O verdadeiro motivo está no fato de que os países que possuem o predomínio econômico e político impõem sua língua nas áreas em que exercem influência. Por isso o inglês se converteu no esperanto do mundo ocidental. Apesar do seu uso estar restrito a determinados países, tamanha é a sua difusão que, dentro de uma década, os jovens de todos os países industrializados do Ocidente já poderão comunicar-se sem problemas neste idioma. De fato, nas nações mais desenvolvidas da Europa, as gerações mais jovens, com um nÍvel cultural médio, o praticam como segunda língua.
O que se pretende porém não é uma língua ocidental, mas mundial. E em grandes regiões da Terra não se percebe nenhuma inclinação pelo inglês. Portanto, ainda está pela frente a tarefa de elegê-lo linguagem universal e assumir o compromisso de ensiná-lo como primeiro idioma estrangeiro a todas as crianças do mundo. Segundo os estudos psicológicos e lingüísticos, a idade apropriada para estudar um segundo idioma é em torno dos seis anos.Apesar disso, as crianças do futuro nunca chegarão a ser bilíngües. Entre outros motivos porque o bilingüismo puro não existe. Nos casos em que o pai fala uma língua diferente ou que a família tenha emigrado para outro país, a criança estabelece inconsciente mente uma separação entre as duas línguas: a materna é recebida com mais emoção enquanto que a paterna ou a do novo país Ihe permite pensar de maneira mais madura e intelectualizada. A possibilidade de um conflito lingüístico entre a primeira e a segunda língua entre o idioma vernáculo e o estrangeiro, pode provocar atrasos na aprendizagem, principalmente se o ensino começa cedo. Não é possível esquecer também que a riqueza do pensamento caminha paralelamente à da linguagem.
O ditador soviético Stálin sonhava que, quando a revolução comunista mundial estivesse concluída, todos os homens falariam russo. Ninguém seria pressionado a fazê-lo. Mas ele estava convencido de que o ideal comunista estabeleceria laços tão estreitos na humanidade que os diversos idiomas da Terra resultariam em um único. Deixando de lado os desejos utópicos de Stálin, o certo é que existem alguns exemplos de linguagem universal no campo da cultura e da ciência. Pensemos na música, na matemática, nas fórmulas químicas. Todos os matemáticos e todos os químicos são capazes de entender os resultados dos trabalhos de seus colegas, sejam quais forem os países de origem. Todos os músicos têm condições de escrever, ler e interpretar qualquer partitura. Estamos iniciando uma nova era em que se torna mais necessário do que nunca uma base de entendimento: a era da eletrônica, que somente alcançará a plenitude quando todos os computadores se expressarem com a mesma linguagem.
Uma equipe de especialistas norte-americanos em Semiótica começou a estudar um sistema de sinalização para o futuro.
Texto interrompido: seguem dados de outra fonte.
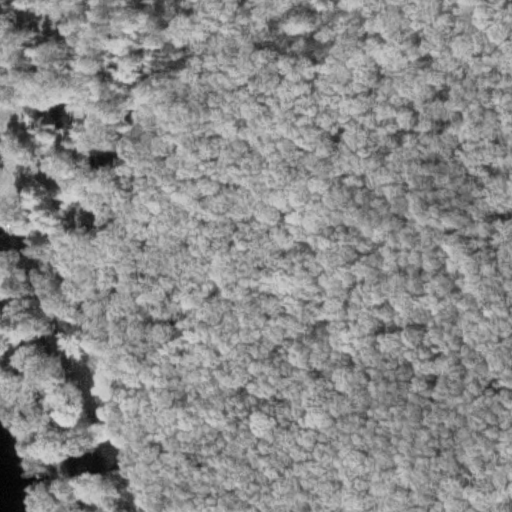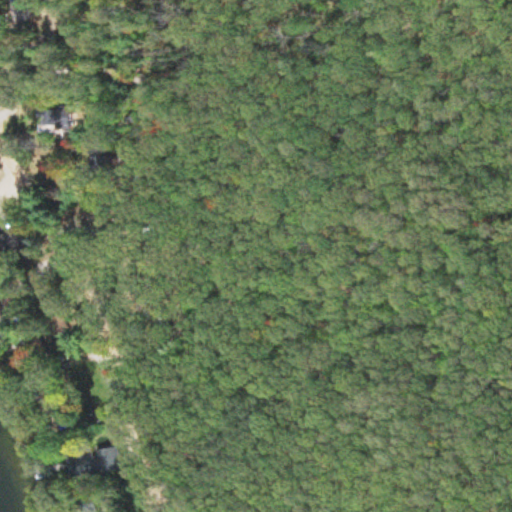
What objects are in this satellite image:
building: (64, 119)
building: (16, 247)
road: (97, 299)
building: (98, 462)
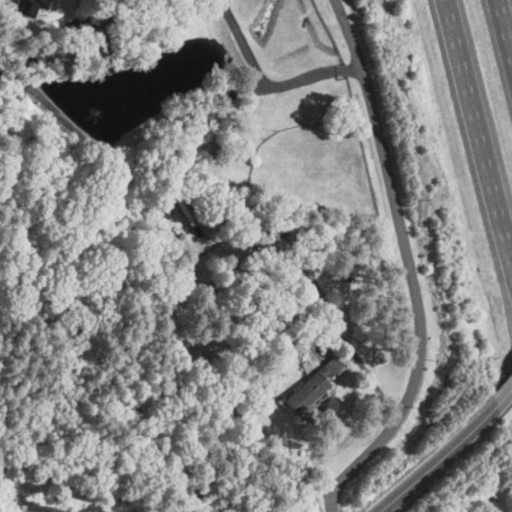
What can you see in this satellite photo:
building: (30, 6)
building: (29, 7)
road: (506, 19)
road: (266, 82)
fountain: (95, 113)
road: (479, 119)
building: (253, 215)
road: (403, 265)
building: (341, 275)
building: (222, 305)
building: (313, 387)
building: (313, 388)
road: (504, 396)
road: (436, 459)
O método de identificação deverá ser compreensível em qualquer linguagem humana. Trata-se de um programa governamental que tem como objetivo fazer com que todos os habitantes do planeta saibam reconhecer resíduos radioativos que a indústria atômica aloja sob a superfície. O responsável pelo projeto é Thomas Sebeok, presidente da Associação Semiótica Internacional, especializada no tema da comunicação animal e humana.
Poder falar com todos os habitantes da Terra. Entender qualquer estrangeiro. O velho sonho da humanidade. Em épocas passadas, a língua cosmopolita foi o latim; com ela se expressavam as pessoas mais cultas, os estadistas, a Igreja. Nos Estados Unidos se dá muita importância ao aprendizado do chinês. O homem conquistou o espaço e ensinou os computadores a falar, mas não superou a história bíblica da torre de Babel.